El botijo de nuestros veranos

Hay asuntos que deben permanecer secretos y hurtarse de manera garantizada al conocimiento público de las gentes. Es decir que, cuando de algunas cuestiones trascendentes se trata, importa mucho no dar un cuarto al pregonero: la reserva, el sigilo, es fundamental.

Tal reflexión viene a cuento porque a unos científicos de la Universidad Politécnica de Madrid no se les ha ocurrido peor idea que la de dar a conocer y publicar nada menos que ¡la fórmula del enfriamiento del agua en los botijos! Y así estos desalmados nos han puesto en el encerado de los periódicos que volumen de agua evaporada más capacidad calorífica más tiempo más coeficiente de convección más humedad de saturación y más no sé cuántas otras zarandajas dan como resultado que dv partido por dt es igual a K prima. Este, y no otro, es el secreto del botijo, han concluido, y se han quedado tan ufanos desvelando con ello uno de esos misterios de la vida que nos permiten seguir soñando porque nos hacen creer que no todo es real y vulgar sino que existe la magia, la encantación y el suave poder de los conjuros. Es decir, los arbotantes de una vida superior.

Creo que ni nos merecemos tal crueldad ni desde luego la esperaba yo de unos investigadores a los que suponía mayor ternura y mejores miramientos.

Porque a mí me parece muy bien que existan estudiosos interesados en averiguar cuestiones intrincadas en laboratorios de gran sofisticación ayudados por los más extravagantes utensilios, también que haya profesores y sabios hábiles en el manejo del hiposulfato, el cromato, el permanganato y el bicarbonato. Ninguna de estas inclinaciones debe ser censurada; antes al contrario, merecen aplauso porque, en un descuido, hasta pueden resultar de provecho.

Ahora bien: una cosa es entretenerse de esta inocente forma y otra bien distinta proclamar y airear el resultado de las investigaciones. Aquí es donde la sindéresis personal del científico debe imponerse porque cuando logra hallar una fórmula, cuando alcanza un descubrimiento relevante, es justamente cuando está obligado a echar mano de algo que no encontrará entre los sulfatos ni los ácidos pero que es básico en la humana condición: la prudencia.

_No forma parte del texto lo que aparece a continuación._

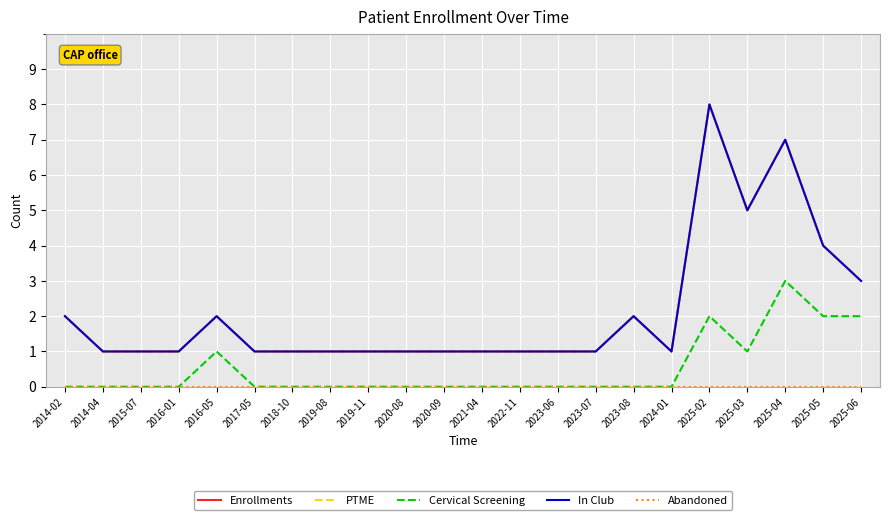

How many In Club values are between 1 and 2?

17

Es ella, es esta vieja y acreditada virtud cardinal la que debe inspirarle en ese momento delicado en que sus esfuerzos le han colocado ante el éxito. Y es ayudado por ella, y por ella iluminado, como debe proceder a valorar cuál ha de ser su conducta ante los hallazgos que sus mezclas y pócimas le han proporcionado.

En el caso del botijo, la decisión debería haber sido clara y resuelta: ocultar, velar, sepultar la fórmula; que nadie la conozca, que nadie la intuya tan siquiera, porque el botijo, esa vasija feliz con su pitón mirífico, ese barro poroso y sencillo con que se viste como un signo de humildad, de cortés candor, el jovial extintor de nuestra sed, el botijo de nuestros veranos de moscas, esa entrañable nevera portátil anterior a las neveras y precursora de lo portátil, no merece en modo alguno que su íntimo enigma, el que estimula nuestra imaginación y nuestra fantasía, quede desvelado y expresado en una vulgar fórmula, apareciéndose ante nuestros ojos desnudo y descifrado: dv partido por dt es igual a K prima.

Esta infamia no tiene nombre. Porque si permitimos que se haga esto con el botijo, iniciamos una permisividad que nos puede conducir a los más extravagantes dislates. Pensemos con frialdad, pero con la lógica preocupación, qué ocurriría si un día unos profesores nos desarman proporcionándonos la raíz cuadrada de la esperanza o la ecuación diferencial de la sorpresa o la regla de interés de la risa o el humor. Adiós, vida; adiós, emociones.

Las fórmulas, para la sulfamida y el ácido ribonucleico. Al botijo, solo nuestro amor.